- _Document section_
══════════

By adopting many of the movement’s demands, by developing a
comprehensive and coherent program of “racial democracy” that hewed
to a centrist political logic and reinforced key dimensions of US nationalist
ideology, racial “moderates” were able to define a new racial
“common sense.” Thus
they divided the movement, reasserted a certain stability, and defused a great
deal of political opposition. This was accomplished not all at once, but over a
prolonged period from about the mid-1960s to the mid-1980s.
This partial
reconfiguration of the US racial order, based on real concessions and leaving
major issues unresolved, notably the endurance of significant patterns of
inequality and discrimination. But
the reform that did occur was sufficient to reduce the political challenge posed
by antiracist movements in the US.
Certainly it has been more successful than the intransigent strategy of
diehard segregationists -- based in the the slogan of "massive
resistance" to even minimal integration -- would have been.
Yet the
fundamental problems of racial injustice and inequality, of white supremacy, of
course remain: moderated perhaps, but hardly resolved.
So in the
U.S. context, race not only retains its significance as a social structural
phenomenon, but also continues to define North American identities and life
chances, well after the supposed triumph of the "civil rights
revolution." Indeed
“the American dilemma” may be more problematic than ever as the
21st century commences. For
achieving this “moderate” agenda has required that the civil rights
vision be drawn and quartered, beginning in the late 1960s and with
ever-greater success in the following two decades.
The tugging
and hauling, the escalating contestation over the meaning of race, has resulted
in ever more disrupted and contradictory notions of racial identity. The significance of race
("declining" or increasing?), the interpretation of racial equality
("colorblind" or color-conscious?), the institutionalization of
racial justice ("reverse discrimination" or affirmative action?), and
the very categories -- black, white, Latino/Hispanic, Asian American, and
Native American -- employed to classify racial groups ... all these were called
into question as they emerged from the civil rights "victory" of the
mid-1960s.
Not by any
stretch of the imagination can this situation justify the claim that racial
injustice has largely been surpassed in a post-civil rights era. Yet such views have become the new
national "common sense" in respect to race, acquiring not only elite
and academic spokespeople, but also widespread mass adherence, especially among
whites. As a result, the already
limited racial reform policies (“affirmative action”) and the
relatively powerless state agencies charged with enforcing civil rights laws
(EEOC) developed in the 1960s are undegoing new and severe attack. The argument is now made that the
demands of the civil rights movement have largely been met, and that the US has
entered a "post-racial" stage of its history. Advocates of such positions -- usually
classified as “neoconservative” (but sometimes also found on the
left) -- ceaselessly instruct racially-defined minorities to "pull
themselves up by their own bootstraps," and in callous distortion of
Martin Luther King Jr.’s message, exhort them to accept the "content
of their character" (rather than "the color of their skin") as
the basic social value of the country (Steele 1990; Thernstrom and Thernstrom
1997).
In an
egregious recent example, the Supreme Court has moved in the Sandoval Case to
repeal even the inadequate civil rights reforms of the 1960s. Here as elsewhere, by adding a purpose
or “intent to discriminate” requirement to anti-discrimination law,
the Court makes it almost impossible to get relief from discrimination. As critical legal theorist David Kairys
has argued, this amounts to creating different equality rules for whites and
nonwhites, because where whites get harmed the Court doesn’t care about
intent or purpose.

══════════

- _Supplied information_
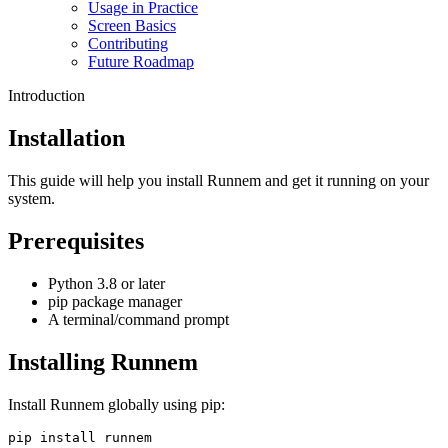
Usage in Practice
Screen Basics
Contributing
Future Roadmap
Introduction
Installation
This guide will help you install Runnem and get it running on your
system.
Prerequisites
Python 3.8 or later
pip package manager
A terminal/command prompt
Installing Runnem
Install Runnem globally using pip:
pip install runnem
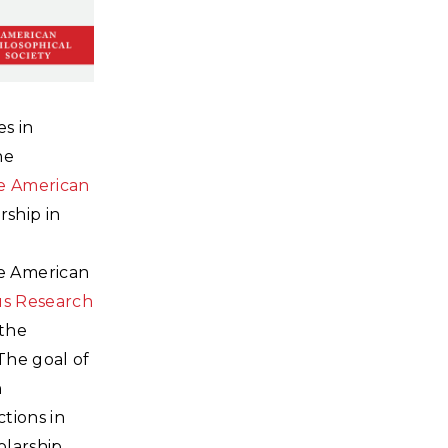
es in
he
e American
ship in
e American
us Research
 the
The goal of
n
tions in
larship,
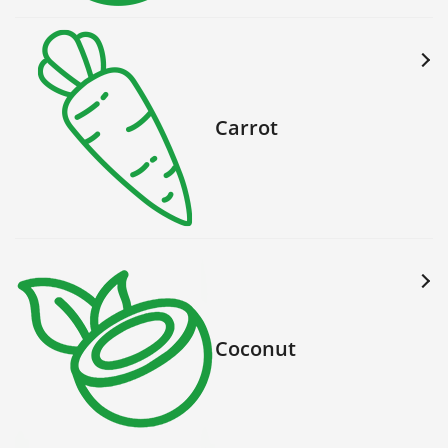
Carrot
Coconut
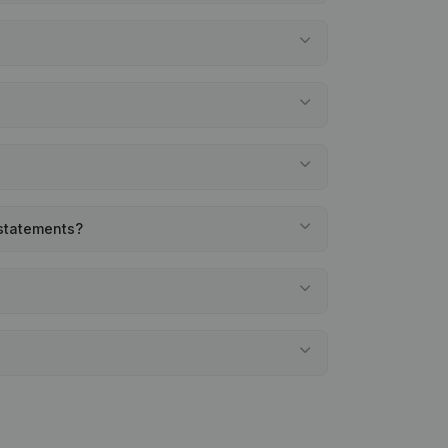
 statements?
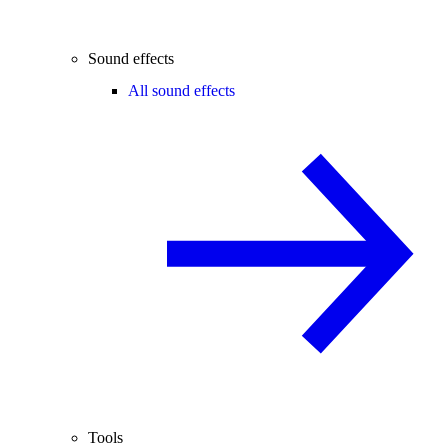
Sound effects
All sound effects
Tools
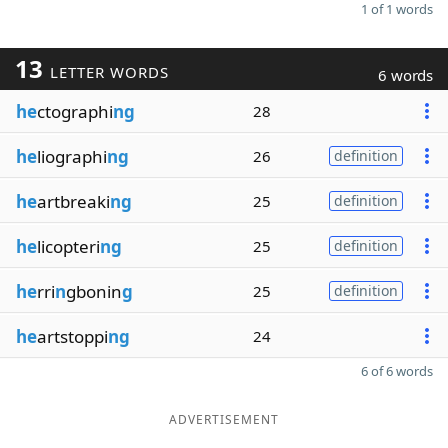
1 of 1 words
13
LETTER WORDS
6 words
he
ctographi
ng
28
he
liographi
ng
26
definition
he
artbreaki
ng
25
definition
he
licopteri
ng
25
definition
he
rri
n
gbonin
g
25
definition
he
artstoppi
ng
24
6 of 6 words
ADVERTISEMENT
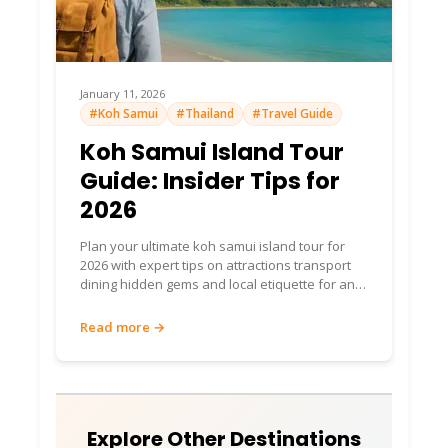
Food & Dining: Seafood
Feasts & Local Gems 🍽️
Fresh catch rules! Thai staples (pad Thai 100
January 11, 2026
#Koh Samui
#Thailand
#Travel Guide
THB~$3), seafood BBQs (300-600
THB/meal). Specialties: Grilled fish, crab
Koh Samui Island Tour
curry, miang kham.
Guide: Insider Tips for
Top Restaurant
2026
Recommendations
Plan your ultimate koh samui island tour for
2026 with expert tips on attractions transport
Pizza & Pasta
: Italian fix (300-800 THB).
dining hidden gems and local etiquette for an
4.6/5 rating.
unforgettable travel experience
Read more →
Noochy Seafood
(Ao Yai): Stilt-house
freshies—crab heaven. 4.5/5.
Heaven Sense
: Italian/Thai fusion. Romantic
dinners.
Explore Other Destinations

══════════

- _Work order A_
In the passage on US racial politics, over what period did racial "moderates" divide the movement and defuse political opposition?
- _Work order B_
Carry on the passage on US racial politics from the point where it stops.

- _Exercise answer A_
From about the mid-1960s to the mid-1980s.

- _Exercise answer B_
After the
dust had settled from the titanic confrontation between the movement’s
radical propensities and the “establishment’s” tremendous
capacity for incorporative “moderate” reform, a great deal remained
unresolved. The ambiguous and
contradictory racial conditions in the US today result from decades-long
attempts simultaneously to ameliorate racial opposition and to placate the ancien
regime raciale. The
unending reiteration of these opposite gestures, these contradictory practices,
itself testifies to the limitations of democracy and the continuing
significance of race in the US.
SOUTH AFRICA
In the
mid-1990s, South Africa -- the most explicitly racialized society in the late
twentieth century -- entered a difficult but promising transition. The apartheid state had
of course been committed to a racialized framework of citizenship, civic
inclusion, and law in general; the post-apartheid constitution incorporates the principle
of nonracialism originally articulated in the ANC-based Freedom Charter of
1955. Yet the country still bears
the terrible burden of apartheid's sequelae: persistent racial inequality persists across every
level of society. The legacy of
segregated residential areas, combined with a highly racialized distribution of
resources of every sort, combine to urge moderation on political
leadership. White fears must be
placated in order to sustain the country's economic base and minimize capital
flight. Whites continue to hold
controlling positions throughout the economy; the handful of blacks who have
made their way into the corporate and state elites understand very well the
price the country would pay for a radical turn in policy.
Yet this is
a state committed to racial equality, and to promoting black advancement,
individually and collectively. Can
the post-apartheid state stabilize the process of political, social,and
economic integration of the black majority? Can it maintain an official nonracialism in the face of such
comprehensive racial inequality? How can the vast majority of citizens
-- excluded until so recently not only from access to land, education, clean
water, decent shelter, debarred from Africa's wealthiest economy, and denied
the most elementary civic and political rights -- garner the economic access they so desperately need,
without reinforcing white paranoia and fear? How can the post-apartheid state facilitate the reform of racial
attitudes and practices, challenging inequality, supremacism, and the legacy of
racial separatism without engendering white flight and subversion?
Both the
anti-apartheid movement and the new government's policies were shaped by global
concerns as well as by local ones.
Internal political debates reflect changing global discussions around
race and politics. Just as the
South African Black Consciousness Movement drew on the speeches of Malcolm X
and Aimé Cesaire in its understanding of racial oppression, just as the
anti-apartheid movement used international anti-racist sentiment to build
momentum for sanctions on the old regime, so too the current government is both
guided and constrained by international pressures and issues.
Moreover,
internal politics too bring international resources to bear: through the
post-war era, the anti-apartheid movement drew much of its resources and ideas
from an international anti-racist movement, largely linked to an international
trend to support decolonization.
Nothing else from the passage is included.